• _THE RECORDS_:
§
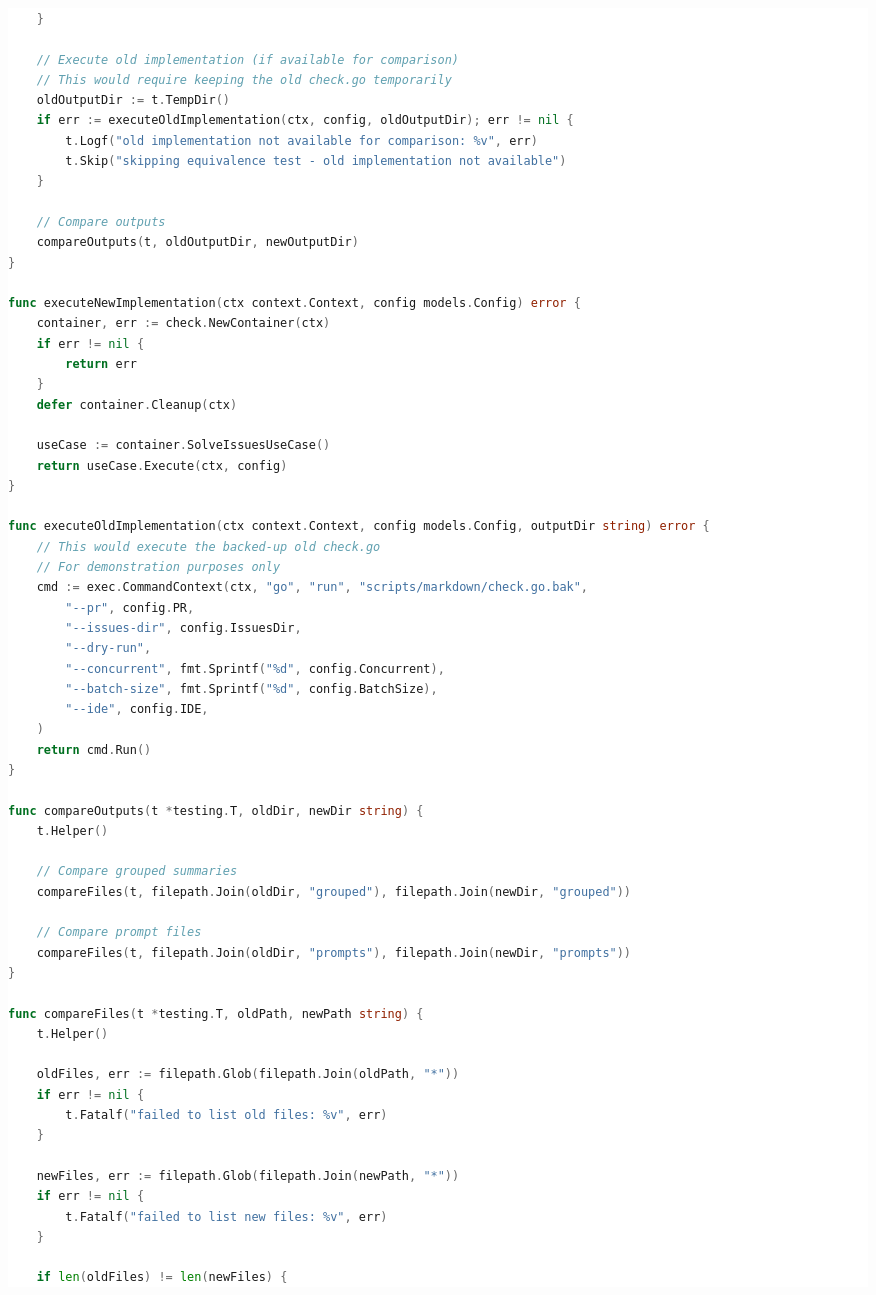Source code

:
 ```go
    }

    // Execute old implementation (if available for comparison)
    // This would require keeping the old check.go temporarily
    oldOutputDir := t.TempDir()
    if err := executeOldImplementation(ctx, config, oldOutputDir); err != nil {
        t.Logf("old implementation not available for comparison: %v", err)
        t.Skip("skipping equivalence test - old implementation not available")
    }

    // Compare outputs
    compareOutputs(t, oldOutputDir, newOutputDir)
}

func executeNewImplementation(ctx context.Context, config models.Config) error {
    container, err := check.NewContainer(ctx)
    if err != nil {
        return err
    }
    defer container.Cleanup(ctx)

    useCase := container.SolveIssuesUseCase()
    return useCase.Execute(ctx, config)
}

func executeOldImplementation(ctx context.Context, config models.Config, outputDir string) error {
    // This would execute the backed-up old check.go
    // For demonstration purposes only
    cmd := exec.CommandContext(ctx, "go", "run", "scripts/markdown/check.go.bak",
        "--pr", config.PR,
        "--issues-dir", config.IssuesDir,
        "--dry-run",
        "--concurrent", fmt.Sprintf("%d", config.Concurrent),
        "--batch-size", fmt.Sprintf("%d", config.BatchSize),
        "--ide", config.IDE,
    )
    return cmd.Run()
}

func compareOutputs(t *testing.T, oldDir, newDir string) {
    t.Helper()

    // Compare grouped summaries
    compareFiles(t, filepath.Join(oldDir, "grouped"), filepath.Join(newDir, "grouped"))

    // Compare prompt files
    compareFiles(t, filepath.Join(oldDir, "prompts"), filepath.Join(newDir, "prompts"))
}

func compareFiles(t *testing.T, oldPath, newPath string) {
    t.Helper()

    oldFiles, err := filepath.Glob(filepath.Join(oldPath, "*"))
    if err != nil {
        t.Fatalf("failed to list old files: %v", err)
    }

    newFiles, err := filepath.Glob(filepath.Join(newPath, "*"))
    if err != nil {
        t.Fatalf("failed to list new files: %v", err)
    }

    if len(oldFiles) != len(newFiles) {
```
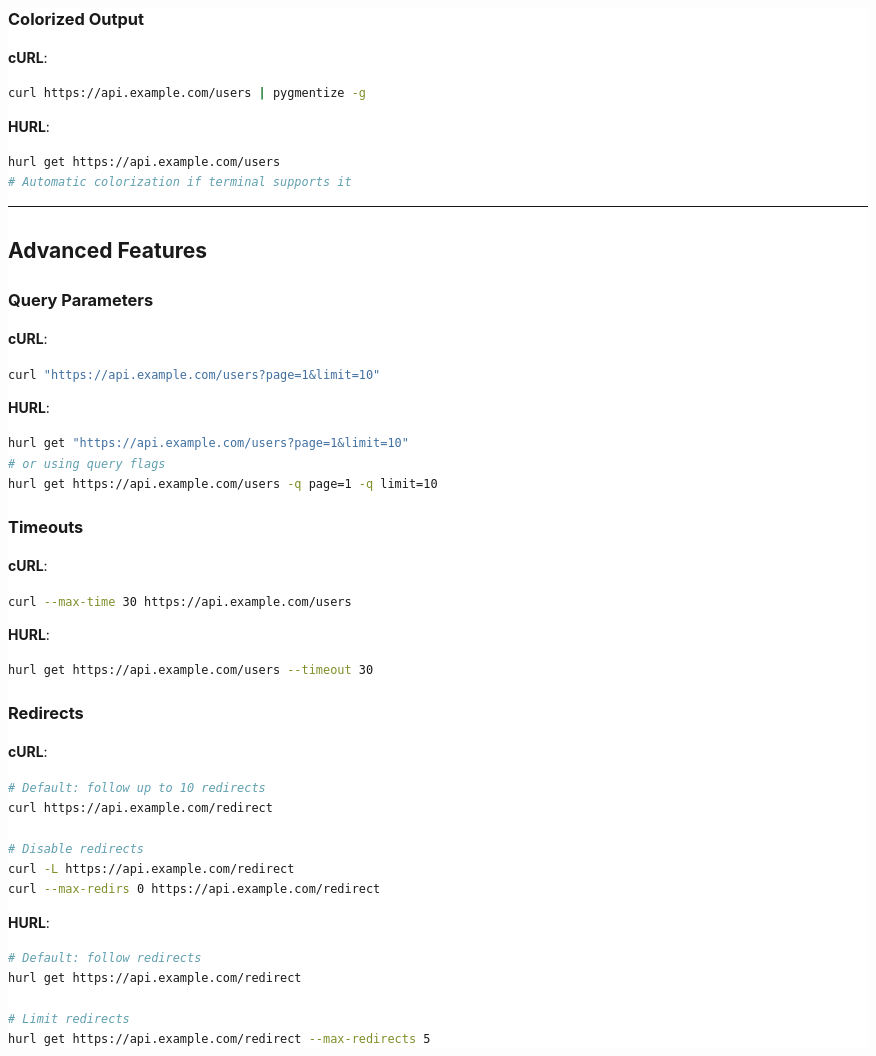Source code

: ### Colorized Output

**cURL**:
```bash
curl https://api.example.com/users | pygmentize -g
```

**HURL**:
```bash
hurl get https://api.example.com/users
# Automatic colorization if terminal supports it
```

---

## Advanced Features

### Query Parameters

**cURL**:
```bash
curl "https://api.example.com/users?page=1&limit=10"
```

**HURL**:
```bash
hurl get "https://api.example.com/users?page=1&limit=10"
# or using query flags
hurl get https://api.example.com/users -q page=1 -q limit=10
```

### Timeouts

**cURL**:
```bash
curl --max-time 30 https://api.example.com/users
```

**HURL**:
```bash
hurl get https://api.example.com/users --timeout 30
```

### Redirects

**cURL**:
```bash
# Default: follow up to 10 redirects
curl https://api.example.com/redirect

# Disable redirects
curl -L https://api.example.com/redirect
curl --max-redirs 0 https://api.example.com/redirect
```

**HURL**:
```bash
# Default: follow redirects
hurl get https://api.example.com/redirect

# Limit redirects
hurl get https://api.example.com/redirect --max-redirects 5
```
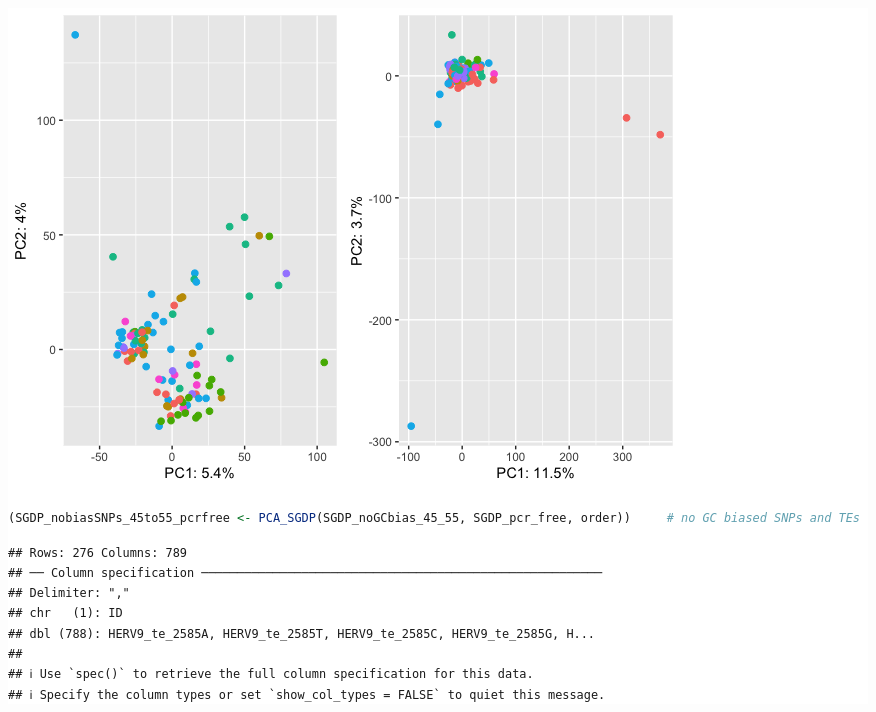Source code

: ![](04.comparative-analysis_files/figure-gfm/SGDP-5.png)

``` r
(SGDP_nobiasSNPs_45to55_pcrfree <- PCA_SGDP(SGDP_noGCbias_45_55, SGDP_pcr_free, order))     # no GC biased SNPs and TEs
```

    ## Rows: 276 Columns: 789
    ## ── Column specification ────────────────────────────────────────────────────────
    ## Delimiter: ","
    ## chr   (1): ID
    ## dbl (788): HERV9_te_2585A, HERV9_te_2585T, HERV9_te_2585C, HERV9_te_2585G, H...
    ## 
    ## ℹ Use `spec()` to retrieve the full column specification for this data.
    ## ℹ Specify the column types or set `show_col_types = FALSE` to quiet this message.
§
• _PROBLEM TO WORK ON_:
In the entries above, find each line with the word "Join" and show it.

• _RESPONSE TO THIS EXERCISE_:
    compareFiles(t, filepath.Join(oldDir, "grouped"), filepath.Join(newDir, "grouped"))
    compareFiles(t, filepath.Join(oldDir, "prompts"), filepath.Join(newDir, "prompts"))
    oldFiles, err := filepath.Glob(filepath.Join(oldPath, "*"))
    newFiles, err := filepath.Glob(filepath.Join(newPath, "*"))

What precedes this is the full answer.